_WHAT YOU NEED TO DO:_
1. From the article about the #WriteToAppreciate letter campaign, copy the passage from "Talk about making" to "patient care facilities." word for word.
2. Continue the article about the #WriteToAppreciate letter campaign, starting after its final sentence.

Talk about making the best of a bad situation. Sahil Swali, a junior at Clifton Park’s Shenendehowa High School and a member of the Civil Air Patrol, had been selected to go to Australia this summer as part of the Australia International Air Cadet Exchange. Then the COVID-19 pandemic hit, and the exchange was cancelled. Instead of sinking into disappointment, Swali decided to take a step back, write about what he appreciated and email that message of positivity to some of the people that needed it the most: senior citizens in hospitals, nursing homes and patient care facilities.
Swali has now transformed his simple act of generosity into an online campaign, #WriteToAppreciate, and he’s hoping that his fellow New Yorkers—and all Americans, for that matter—will join him. “Reading the news, I learned that these senior centers can’t have visitors, and the people are very lonely,” says Swali. “I knew that was a problem that I could help solve.” It all started with a Facebook post on March 14, the same day that Swali learned about his Australia trip getting cancelled. In the post, Swali asked others to join him in writing their own letters of gratitude and uploading photos to #WriteToAppreciate. (The letters are “delivered” digitally so as to eliminate any threat of contamination.)
Since then, Swali has received more than 150 letters that he’s sent out to 30-plus nursing homes and patient care facilities across New York State, Connecticut, Massachusetts and even as far away as Nebraska. He’s also sent letters to two hospitals in New York City—NYC Health + Hospitals (Jacobi) and Montefiore Medical Center Einstein Campus—and one in Dallas, the Texas Oncology–Baylor Charles A. Sammons Cancer Center. “I’m currently working on partnering with more facilities to expand it,” says Swali. “I’m also trying to get more people involved in writing the letters.”

_DATA PROVIDED:_
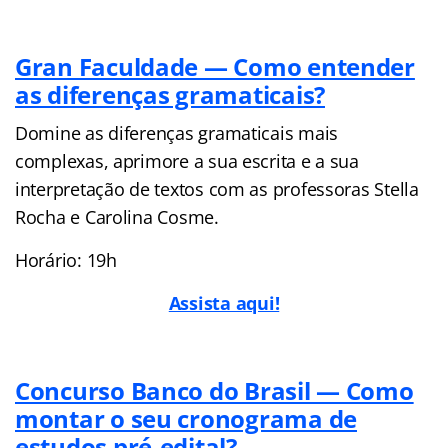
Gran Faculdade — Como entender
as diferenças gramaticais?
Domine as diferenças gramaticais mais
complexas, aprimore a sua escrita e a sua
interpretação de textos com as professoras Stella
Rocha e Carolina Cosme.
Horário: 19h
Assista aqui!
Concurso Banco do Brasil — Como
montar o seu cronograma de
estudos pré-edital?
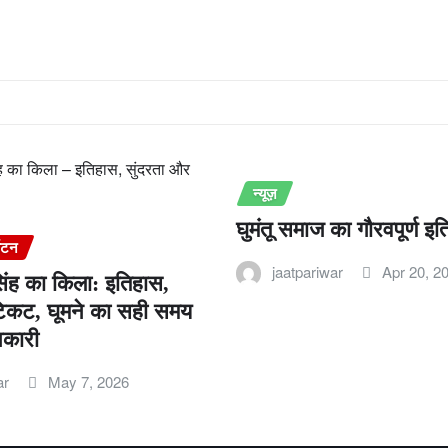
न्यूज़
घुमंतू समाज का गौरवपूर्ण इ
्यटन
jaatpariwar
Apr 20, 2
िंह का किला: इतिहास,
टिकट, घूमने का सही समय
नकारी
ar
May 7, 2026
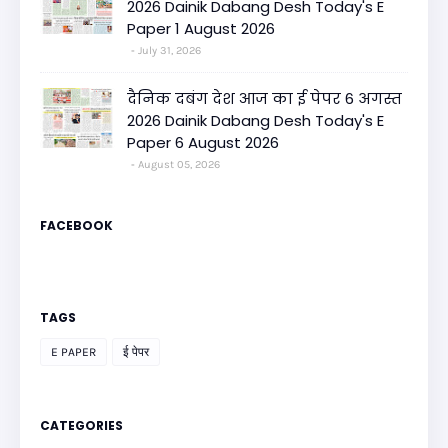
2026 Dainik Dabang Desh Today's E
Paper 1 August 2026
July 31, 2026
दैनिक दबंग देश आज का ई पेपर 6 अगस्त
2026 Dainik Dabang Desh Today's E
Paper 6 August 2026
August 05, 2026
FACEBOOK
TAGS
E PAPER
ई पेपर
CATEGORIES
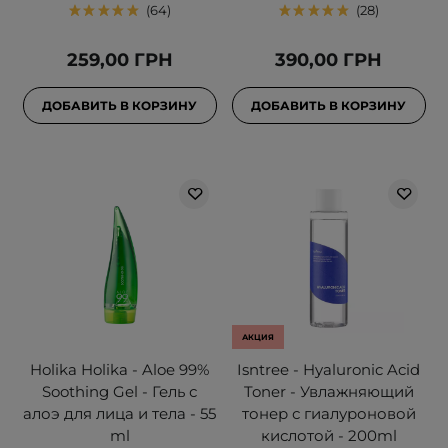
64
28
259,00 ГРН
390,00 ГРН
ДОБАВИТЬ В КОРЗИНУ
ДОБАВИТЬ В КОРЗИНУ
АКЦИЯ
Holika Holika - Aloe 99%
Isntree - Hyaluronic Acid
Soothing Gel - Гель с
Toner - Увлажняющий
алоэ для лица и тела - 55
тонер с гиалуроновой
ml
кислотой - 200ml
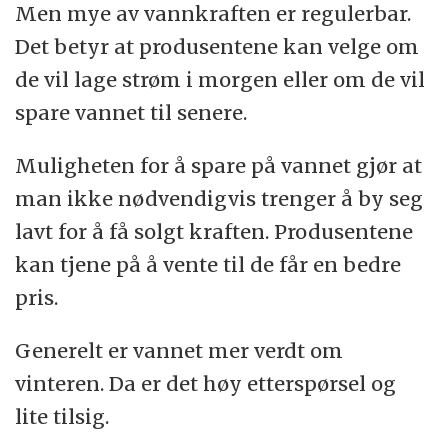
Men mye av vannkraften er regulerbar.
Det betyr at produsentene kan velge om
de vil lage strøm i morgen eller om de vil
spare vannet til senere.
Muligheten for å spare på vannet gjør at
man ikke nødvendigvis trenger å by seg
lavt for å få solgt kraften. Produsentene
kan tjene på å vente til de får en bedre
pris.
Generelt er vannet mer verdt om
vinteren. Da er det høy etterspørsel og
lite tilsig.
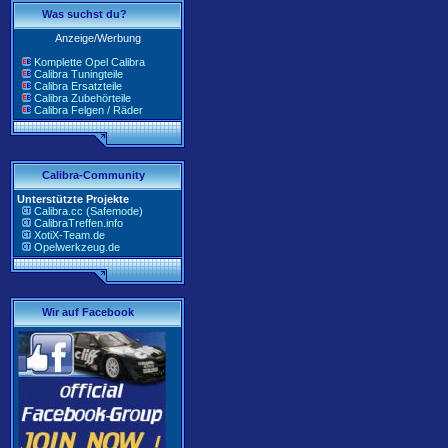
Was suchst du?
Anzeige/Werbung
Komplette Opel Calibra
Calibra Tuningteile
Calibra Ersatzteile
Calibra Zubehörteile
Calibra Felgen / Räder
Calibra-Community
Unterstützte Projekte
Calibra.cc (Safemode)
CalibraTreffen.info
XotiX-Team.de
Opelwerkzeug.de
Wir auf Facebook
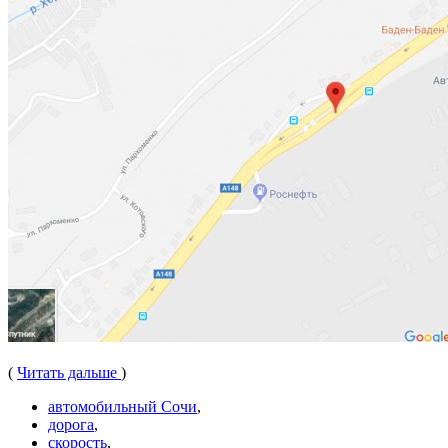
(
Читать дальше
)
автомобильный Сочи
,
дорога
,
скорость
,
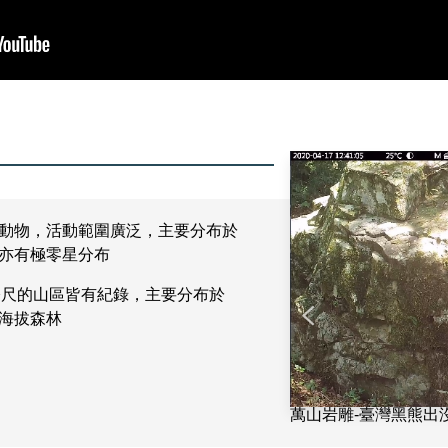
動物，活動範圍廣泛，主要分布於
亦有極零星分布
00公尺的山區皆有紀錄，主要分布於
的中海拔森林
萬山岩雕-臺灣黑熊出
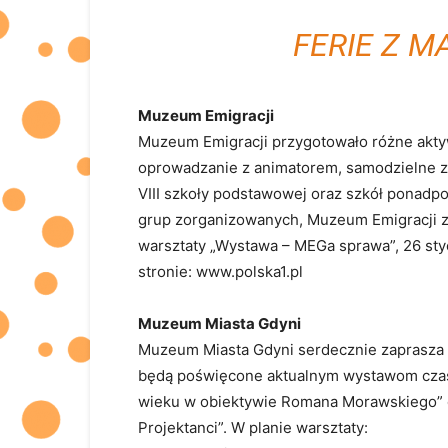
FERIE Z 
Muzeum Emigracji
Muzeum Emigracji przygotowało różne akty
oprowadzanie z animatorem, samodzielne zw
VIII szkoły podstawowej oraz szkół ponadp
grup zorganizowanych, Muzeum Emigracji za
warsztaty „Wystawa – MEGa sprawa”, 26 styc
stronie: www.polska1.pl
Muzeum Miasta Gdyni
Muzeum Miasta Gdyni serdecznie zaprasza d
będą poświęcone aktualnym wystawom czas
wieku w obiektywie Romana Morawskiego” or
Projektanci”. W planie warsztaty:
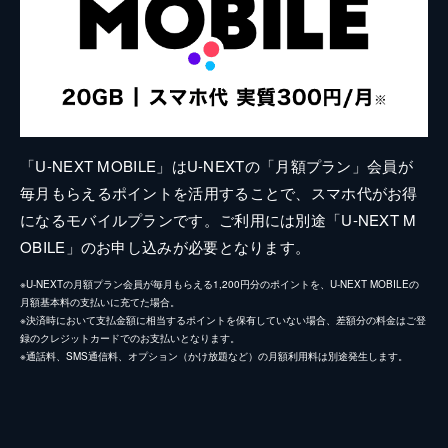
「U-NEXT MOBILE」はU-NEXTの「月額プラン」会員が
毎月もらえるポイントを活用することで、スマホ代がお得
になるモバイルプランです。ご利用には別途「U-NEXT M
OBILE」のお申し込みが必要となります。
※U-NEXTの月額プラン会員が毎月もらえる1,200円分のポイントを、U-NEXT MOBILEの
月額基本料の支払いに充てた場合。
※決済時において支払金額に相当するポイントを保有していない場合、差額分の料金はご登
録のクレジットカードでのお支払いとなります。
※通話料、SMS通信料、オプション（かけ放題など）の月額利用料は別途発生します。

_RESULTS:_
1.
Talk about making the best of a bad situation. Sahil Swali, a junior at Clifton Park’s Shenendehowa High School and a member of the Civil Air Patrol, had been selected to go to Australia this summer as part of the Australia International Air Cadet Exchange. Then the COVID-19 pandemic hit, and the exchange was cancelled. Instead of sinking into disappointment, Swali decided to take a step back, write about what he appreciated and email that message of positivity to some of the people that needed it the most: senior citizens in hospitals, nursing homes and patient care facilities.

2.
So, what exactly should people write in their letters? Swali says that the subject’s up to each person. “We’ve received everything from drawings from two year olds to full letters from adults,” says Swali. “Some Boy Scout and Girl Scout groups are also planning on writing letters soon.” For those suffering from writer’s block, on Swali’s website there are examples and ideas of what to write about or draw. #WriteToAppreciate even has a form to recommend other facilities that would benefit from the program.
Swali plans on continuing the #WriteToAppreciate campaign for the duration of the COVID-19 outbreak. As for what he appreciates right now? “I’m definitely appreciative of my family and my school,” he says. “They’re all doing their best to make sure I feel supported and can maintain as normal a life as possible with everything crazy going on.”